Neville Agnew is a specialist on conservation/protection of cultural as well as other global heritage sites and artifacts. Dr. Agnew is a group director of the Getty Conservation Institute in California, United States of America.
Megan Biesele is an anthropologist who has worked with the Kalahari San/bushmen peoples of southern Africa for over 30 years. Dr. Biesele is a professor at the University of Texas-Houston and a director of the Kalahari Peoples Fund, which she co-founded as an advocacy/education group for the San/Bushman communities in Namibia and Botswana.
Jean Clottes is internationally known for his research and management work at France’s Chauvet Cave (site of the oldest known cave art). Dr. Clottes has served as president of the International Committee of Rock Art and the International Federation of Rock Art Organisations. Dr. Clottes has published over 300 scientific articles and written or edited 21 books. He also accompanied David Coulson and Alec Campbell on a number of important rock art expeditions in the Sahara Desert and East Africa.
Lazare Eloundou is an architect and African Heritage professional who has worked in the continent on various heritage matters for many years ranging from the training of heritage professionals to planning low-cost urban development and the promotion of earth architecture. Mr. Eloundou is Head of the Africa Unit at UNESCO’s World Heritage Centre in Paris. Currently, he is also in charge of UNESCO’s Mali office with responsibility for ensuring the restoration of the destroyed Mali World Heritage sites in using Timbuktu.
Robert Hitchcock is Professor of Anthropology and Geography, and the Coordinator of African Studies at the University of Nebraska-Lincoln. He has worked as a cultural anthropologist and a development consultant on land use and resettlement planning, social impact analysis, natural resource management, conflict resolution, and human rights issues. He is a co-founder of the Committee for Human Rights of the American Anthropological Association and the Kalahari Peoples Fund.
Annette Lanjouw studied behavioural ecology of bonobo in the Democratic Republic of Congo. Dr. Lanjouw has worked on conservation of Great Apes in the Democratic Republic of Congo, Rwanda, and Uganda, with an emphasis on integrated conservation and development as well as building individual and institutional capacity of conservation/development leadership in Africa. She has worked with the Howard G. Buffett Foundation, Frankfurt Zoological Society, Wildlife Conservation Society, Worldwide Fund for Nature, African Wildlife Foundation, and Fauna and Flora International among others. With TARA, she conducted two missions in Niger, in order to advise on conservation of rock art sites as well as integrating conservation within community development.
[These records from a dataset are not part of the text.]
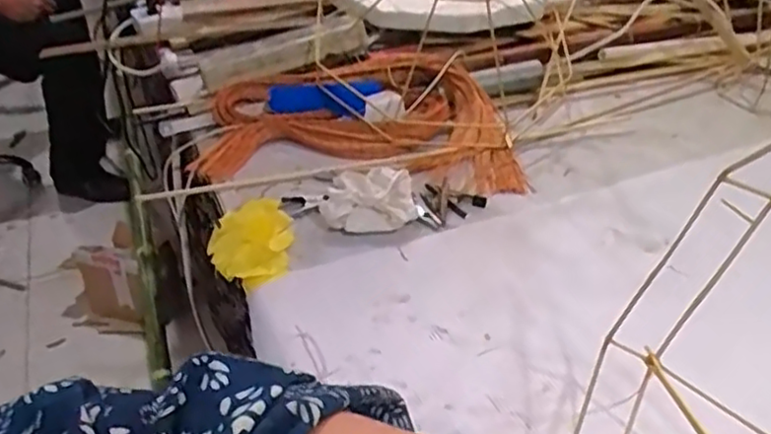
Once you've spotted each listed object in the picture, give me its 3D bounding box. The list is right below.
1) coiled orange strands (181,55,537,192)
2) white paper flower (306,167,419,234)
[{"bbox_3d":[-0.036,-0.116,0.821,0.366,0.062,0.242,-3,34,-2],"label":"coiled orange strands"},{"bbox_3d":[-0.020,-0.020,0.688,0.101,0.047,0.074,-4,34,-3],"label":"white paper flower"}]

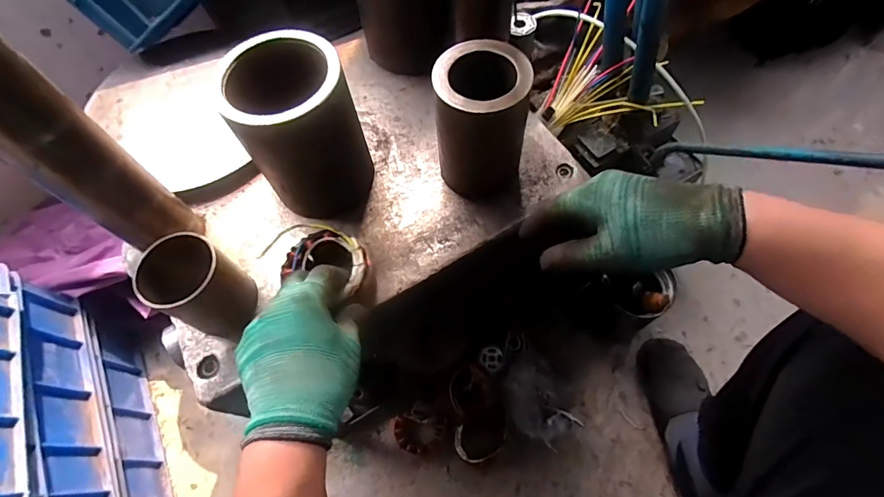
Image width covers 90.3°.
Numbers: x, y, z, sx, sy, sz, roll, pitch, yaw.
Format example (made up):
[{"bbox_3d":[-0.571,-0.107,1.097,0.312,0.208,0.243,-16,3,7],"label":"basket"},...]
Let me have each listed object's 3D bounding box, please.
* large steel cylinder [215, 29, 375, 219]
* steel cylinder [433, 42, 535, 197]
[{"bbox_3d":[-0.134,-0.116,0.442,0.100,0.154,0.104,-15,63,-4],"label":"large steel cylinder"},{"bbox_3d":[0.040,-0.121,0.443,0.087,0.137,0.087,2,63,5],"label":"steel cylinder"}]

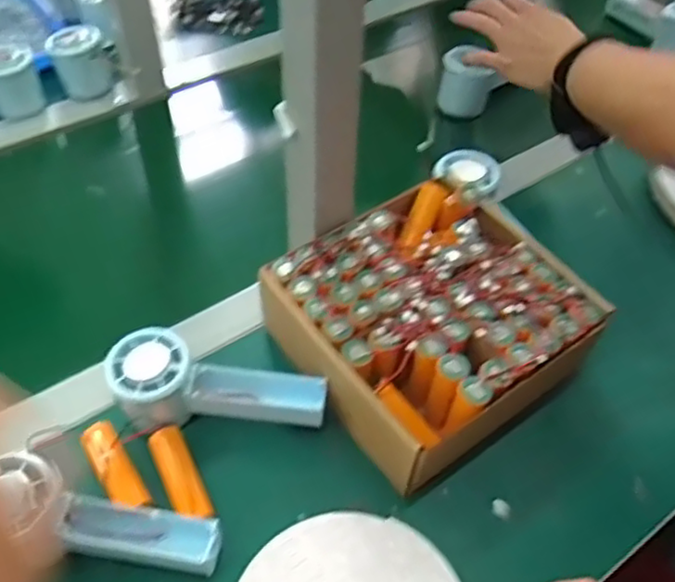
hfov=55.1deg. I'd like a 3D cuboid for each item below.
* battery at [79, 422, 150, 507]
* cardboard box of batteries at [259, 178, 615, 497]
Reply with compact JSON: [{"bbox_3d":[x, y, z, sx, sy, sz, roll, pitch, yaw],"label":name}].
[{"bbox_3d":[-0.151,0.120,0.440,0.022,0.017,0.070,-29,58,-23],"label":"battery"},{"bbox_3d":[0.071,0.023,0.495,0.199,0.080,0.187,-31,59,-24],"label":"cardboard box of batteries"}]

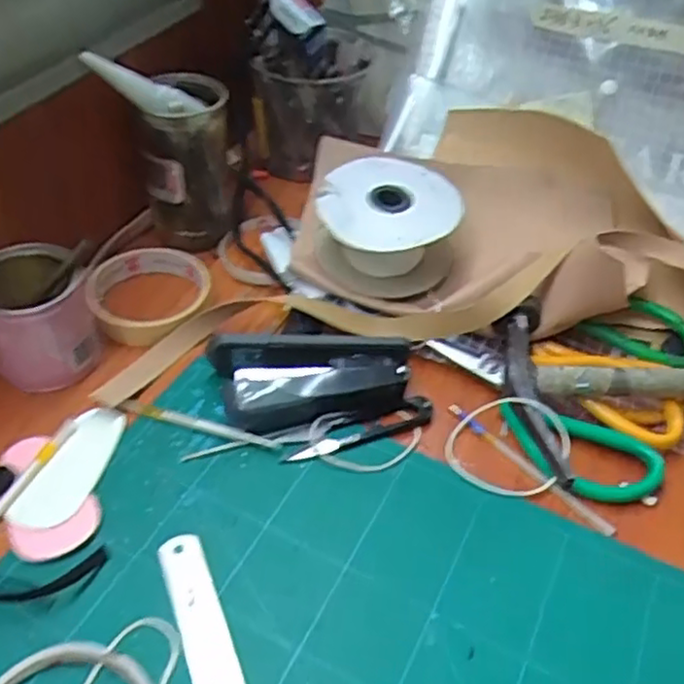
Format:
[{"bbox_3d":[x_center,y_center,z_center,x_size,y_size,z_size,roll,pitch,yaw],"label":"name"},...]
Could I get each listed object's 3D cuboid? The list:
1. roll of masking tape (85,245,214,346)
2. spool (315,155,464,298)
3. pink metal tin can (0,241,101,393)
[{"bbox_3d":[-0.139,-0.038,0.502,0.082,0.024,0.089,-6,46,-11],"label":"roll of masking tape"},{"bbox_3d":[0.033,-0.084,0.505,0.096,0.059,0.098,2,44,-2],"label":"spool"},{"bbox_3d":[-0.195,-0.017,0.443,0.065,0.070,0.069,2,44,-2],"label":"pink metal tin can"}]

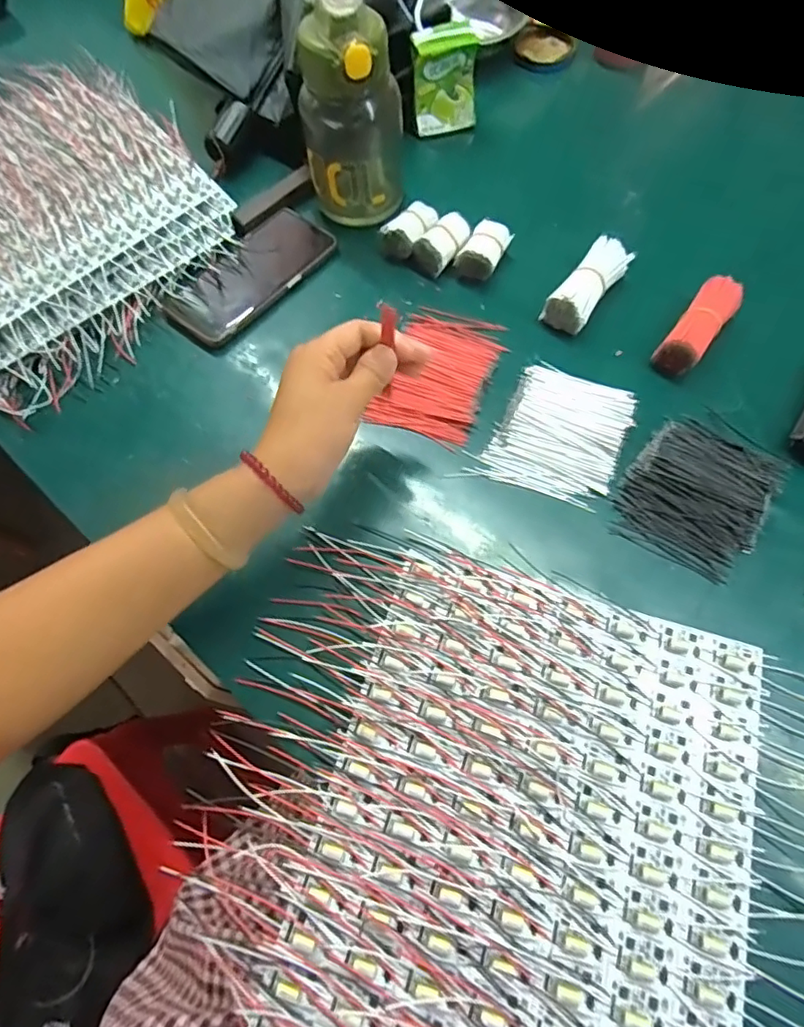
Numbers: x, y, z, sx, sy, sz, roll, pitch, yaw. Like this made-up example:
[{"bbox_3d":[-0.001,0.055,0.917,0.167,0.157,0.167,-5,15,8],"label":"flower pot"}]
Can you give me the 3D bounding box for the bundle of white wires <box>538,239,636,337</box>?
[{"bbox_3d":[0.163,-0.198,0.498,0.038,0.036,0.088,38,71,17],"label":"bundle of white wires"}]

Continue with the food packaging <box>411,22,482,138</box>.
[{"bbox_3d":[0.045,-0.442,0.581,0.065,0.087,0.018,-15,54,-4],"label":"food packaging"}]

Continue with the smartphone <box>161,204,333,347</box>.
[{"bbox_3d":[-0.140,-0.223,0.533,0.073,0.018,0.166,38,72,18],"label":"smartphone"}]

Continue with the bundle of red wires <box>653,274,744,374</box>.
[{"bbox_3d":[0.248,-0.156,0.476,0.032,0.038,0.085,36,77,16],"label":"bundle of red wires"}]

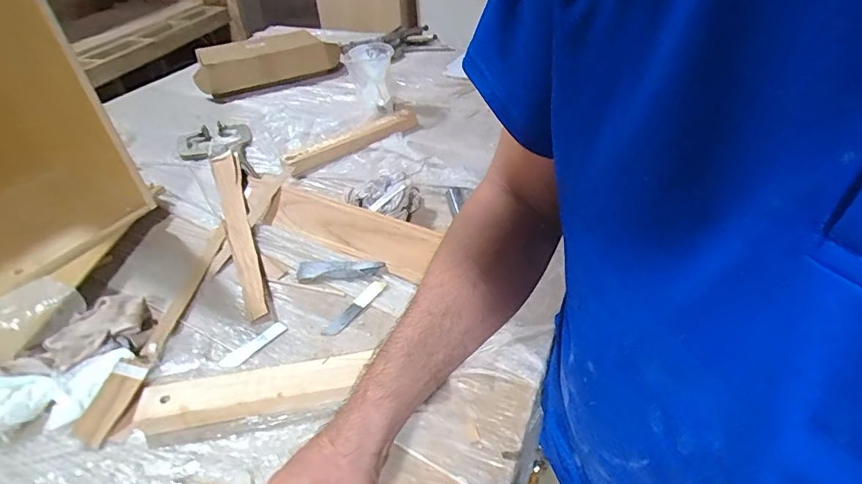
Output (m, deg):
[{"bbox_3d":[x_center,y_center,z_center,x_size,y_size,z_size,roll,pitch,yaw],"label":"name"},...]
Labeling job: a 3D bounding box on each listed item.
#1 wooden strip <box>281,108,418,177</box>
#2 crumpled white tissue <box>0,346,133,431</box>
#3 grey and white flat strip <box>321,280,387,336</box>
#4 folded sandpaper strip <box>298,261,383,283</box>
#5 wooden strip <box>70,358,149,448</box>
[{"bbox_3d":[-0.150,-0.203,0.892,0.293,0.017,0.057,-29,45,-27],"label":"wooden strip"},{"bbox_3d":[-0.398,0.160,0.480,0.141,0.032,0.062,-16,40,-13],"label":"crumpled white tissue"},{"bbox_3d":[-0.096,0.084,0.580,0.021,0.009,0.103,21,46,28],"label":"grey and white flat strip"},{"bbox_3d":[-0.125,0.039,0.618,0.117,0.011,0.032,0,39,6],"label":"folded sandpaper strip"},{"bbox_3d":[-0.334,0.166,0.477,0.036,0.006,0.085,15,60,5],"label":"wooden strip"}]

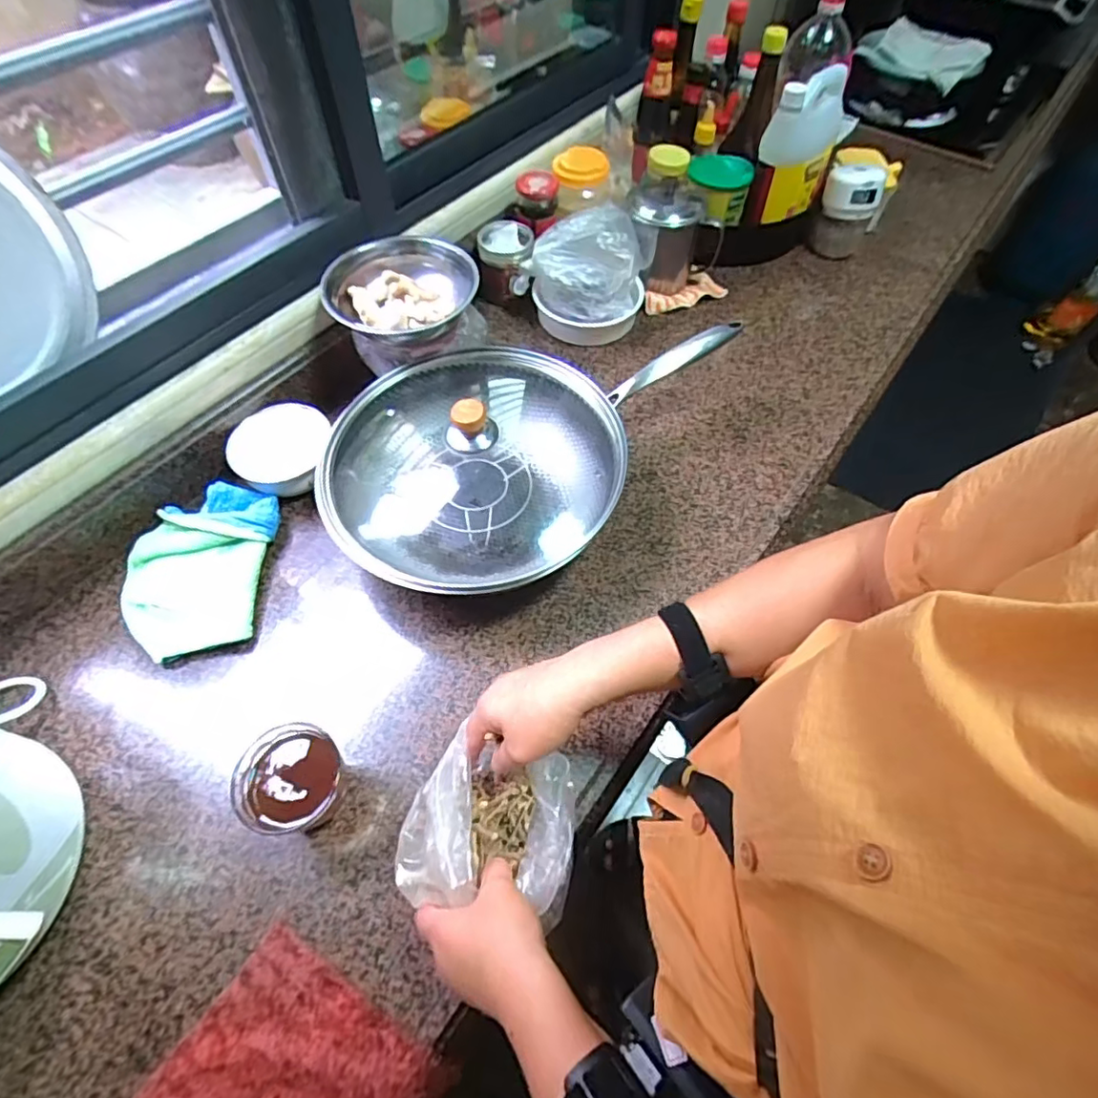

John Parkington is professor of anthropology and archaeology at the University of Cape Town and one of the foremost rock art specialists in Southern Africa. Apart from rock art his research interests include rock art, hunter-gatherers, coastal archaeology and archaeological method and theory. He is the author of many books and publications on rock art and is well known for his community conservation work in the Cedarberg area of the south Western Cape.
Heinz Rüther is Professor Emeritus of anthropology and a Fellow of the University of Cape Town and South African Academy of Engineers. Professor Rüther is a member of the South African Academy of Science and is a past Council member of International Society for Photogrammetry and Remote Sensing. Professor Rüther is the Principal Investigator of the African Cultural Heritage Sites and Landscapes Project; also, he serves as the Scientific Coordinator of the Lake Rukwa Basin Integrated Project in Tanzania.
Abdellah Salih was for many years a voice in the wilderness in Morocco; he realised that many ancient engravings were being stolen as well as defaced and spoke out on this subject until he was finally heard. In the early 2000s, he was Director of IRCAM (Institut Royal de Culture Amazighe) in Rabat when he set up the first rock art conservation projects in the Zagora area of south western Morocco. He is now Director of Culture at the Ministry Culture and remains a powerful advocate for rock art in Morocco. In 2010, he succeeded in raising the funds to host an international workshop on rock art theft and vandalism (Rock Art in Peril) in Morocco which TARA organised.
Roberta Simonis is an expert on North Africa rock art and is based in Milan, Italy. Roberta Simonis and Giancarlo Negro are publishers of the prestigious annual scientific journal ‘Sahara’. Each have made many important expeditions in the Sahara in search of rock art and have made a major contribution to rock art research in this area.
Nigel Winser was born in Kenya and for many years was Deputy Director of London’s Royal Geographical Society. He is now Executive Vice President, Middle East and India for Earthwatch International and Chair of Oman programme. Two of Nigel’s most successful and much published expeditions while at the Royal Geographical Society were the Wahiba Sand Project in Oman and the Mulu caves expendition to Sarawak. Mr. Winser was leader of the highly successful Wahiba Sands Project in Oman and played a major role in the successful fundraising operation that has allowed the London’s Royal Geographical Society to substantially expand and upgrade its famous premises on Kensington Road, London.